Procrastination is a true human trait and proof of the existence of God with the promise of His most wonderful heaven. It clearly exhibits the hope and confidence in a better tomorrow and thereby, by extension, the rationale to put off today what can be done later. But in the meantime, before we reach heaven, I don’t think it’s such a good idea. What do I mean by that? Consider the following.
In a short period of time, a good friend of mine has lost three significant women in his life, all of which has made for a wall of grief to emerge. In addition to this clover of tears, he is, you could say, in-between jobs, and clearly repulsed by the full-time, in-between, low-paying, dignity-robbing employment that currently occupies his time while barely paying the bills. And he feels so alone. What makes this difficult is that he is one of those kind of people who tends to be accommodating, serving, and the one who is always there for others. It is not always as rewarding as it seems. You don’t need a degree in social media technology or nuclear physics to realize that the person I have described is not only an endangered species but also a walking target, standing around with a large sign in bright letters, “Hurt Me!” While you try to be there for everyone else, when you are at your most vulnerable, everyone is busy. And rightly so.
The solution is easy, really. Either he keeps the sign on his back, wallows in misery, and tries to wangle a few extra dollars per hour, or, he can remove and disassemble this ill-advised mantra and start something new. Even though he’s pushing sixty, I still believe there’s room for re-invention and a new road for my friend. Perhaps grief causes groaning that can open avenues to growth if the individual chooses to go in that direction. Therefore, I encouraged him to make a careful inspection of his life to date. This will involve manifesting a list of the things he likes in his life and the aspects he does not. He must invite the Lord Jesus to walk with this very “personal memory lane” before doing anything or hurting anyone. But it must be done and soon. But how does one re-invent anything? Is there really such a word? Yes, there is. It means to invent again without knowing that the invention already exists; to remake or make over, as in a different form; and to bring back, revive. Now let’s look at each part of the definition.
To invent again. The art of re-invention has already been fifty-two percent accomplished in most of us. We are who we are and the best description of life around us can be found in the little phrase, “it is what it is.” Before moving forward, I must realize this, that adversity and problems do not create character and strength, they reveal them. When you crush an olive, you get olive oil. When your crush a grape you get fine wine. When you crush a noble human being, the result is a holy life ready for anything and waiting upon the Lord. True enough, right? So why can’t we just stop there and go on our merry way? Because we will undoubtedly end up where we left off, like some revision of Groundhog Day where every twenty minutes or so, the plot starts all over again. Although we have been assured that the re-invented hope of our true self already exists, we must move forward.

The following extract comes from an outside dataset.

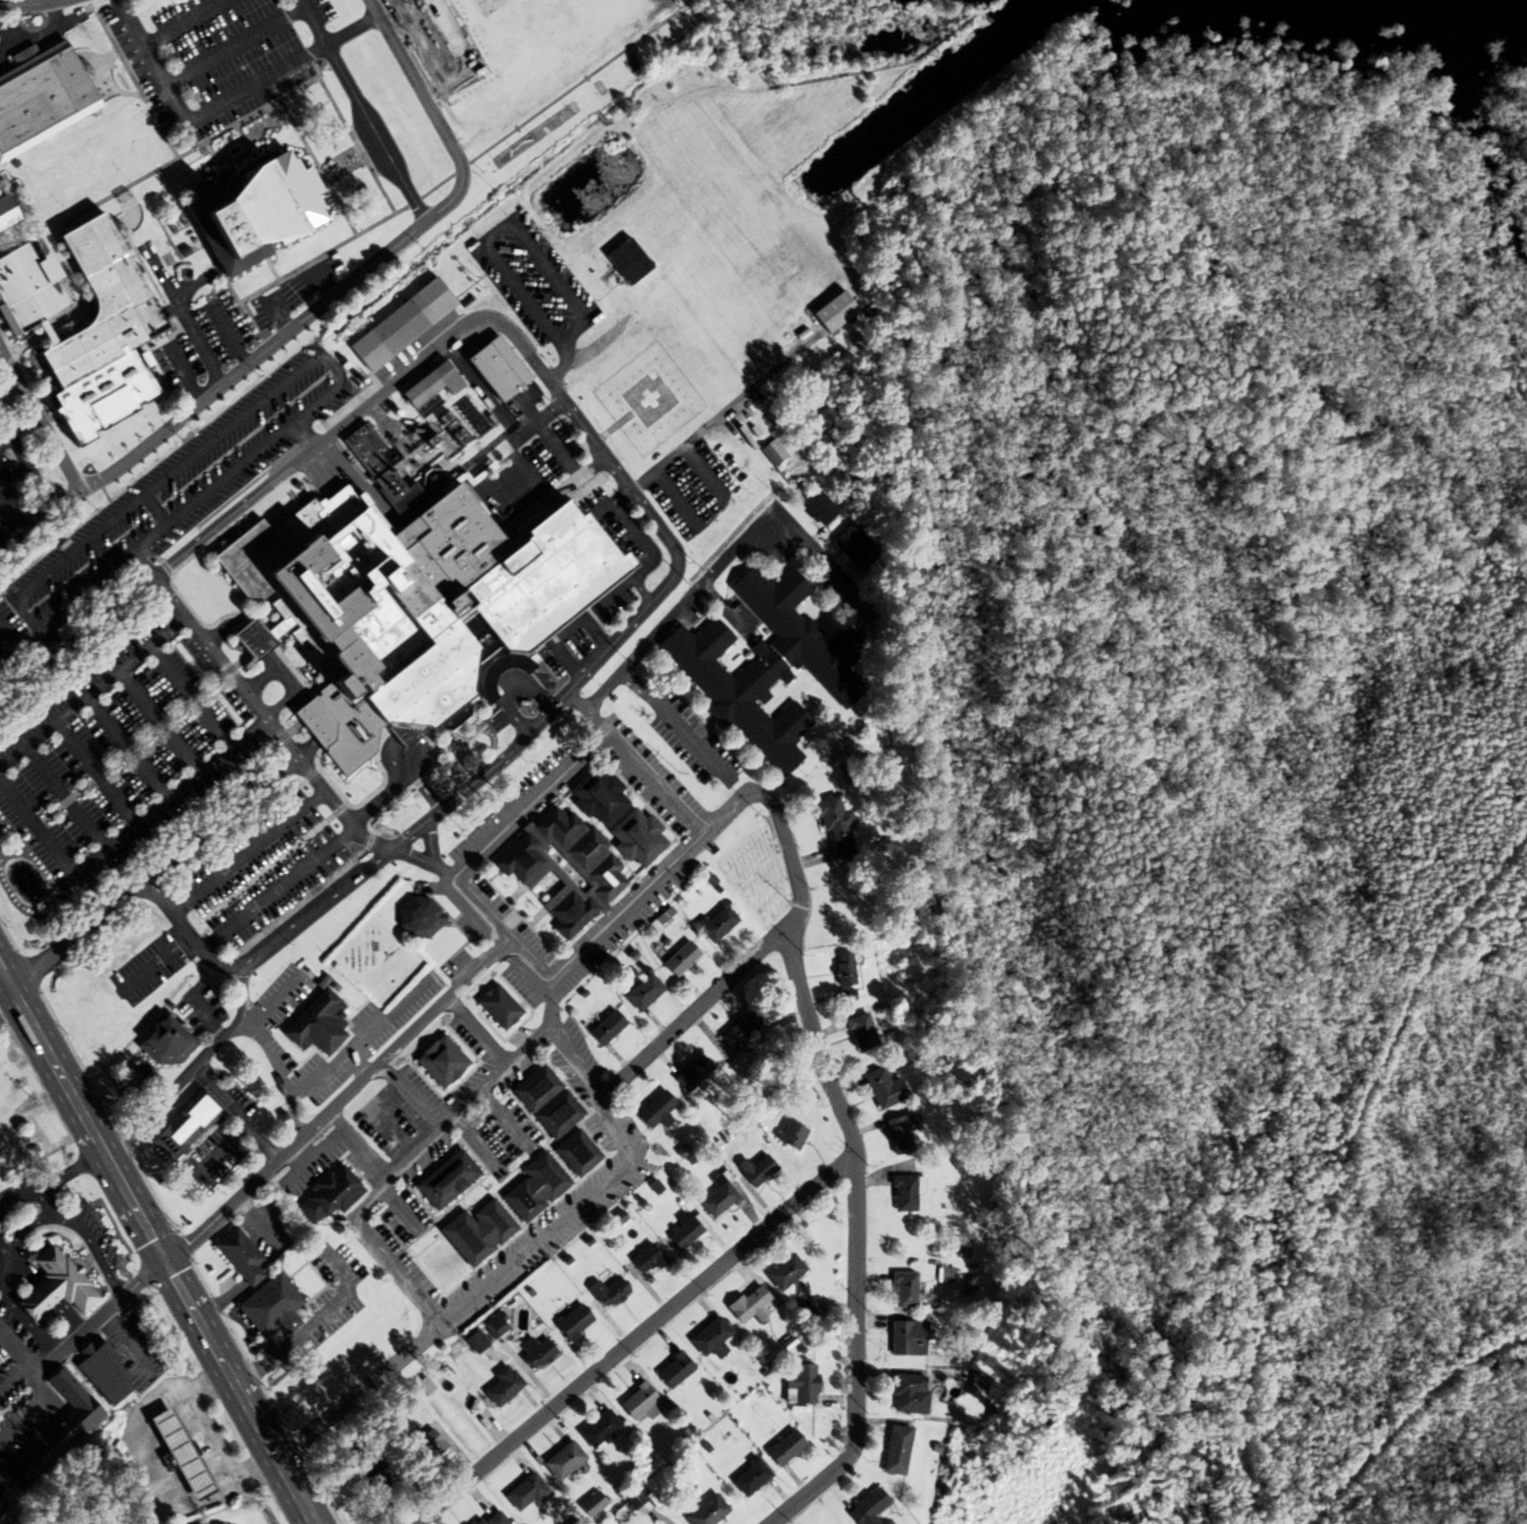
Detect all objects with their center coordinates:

To remake or make over. Something has to change. It has to look, feel and sound different. Although the essential items of life remain intact, there has to be solid, tangible changes that even if no one else can see, he knows he can. Then all the change and attitude shifts can take hold.
To bring back, revive. I love the word, revival. You can almost see life being poured back into an empty canvass, scenario and most especially a heart-broken warrior and sojourner who simply will not stop until he wins. Stop with all the activity that drains energy and life. Cease listening to negative and judgmental rhetoric. Enough with enabling. Right. Now life starts pouring in like a sweet forest waterfall.
Well, my friend has made his lists, phone calls, resumes, and looks like he is ready to turn the page today. Most importantly, and to my great relief and joy, he has invited the Lord to be right with him because He is truly “my light and my salvation.” And I am truly excited about his prospects and liken him a little like those four wonderful and mythical characters from The Wizard of Oz. I think what I like most about this classic American every man story is what actually happens throughout their journey. Unlike what the four seekers hoped for and expected, the Wizard does not tap them on the head with some wizardly wand and turn them into something they aren’t. No, his job is simply to reassure the foursome that they are not lacking anything, and he helps them recognize their own true talents and abilities. The Wizard’s job is to enable the seekers to see themselves more clearly by reminding them how smart, talented, and courageous they already are. Ours is the power of belief, the power of affirming what we really want, the power of claiming our heart’s desire according to the merciful will of our Heavenly Father, a far more comforting image than a crafty traveling salesman behind a curtain. Could this famous Wizard be an archetypal figure for Jesus?
My friend is doing very well these days, at least since the last time we spoke. His story mingled with that of Dorothy, Scarecrow, Tinman, and the Lion is the story of all who want to be happy and find fulfillment in our own lives. It is the battle, search and exciting journey to uncover and truly discover our true self. To develop our own intellect, heart, and courage and find our way to our true home, and to help others do the same. I can certainly live with that.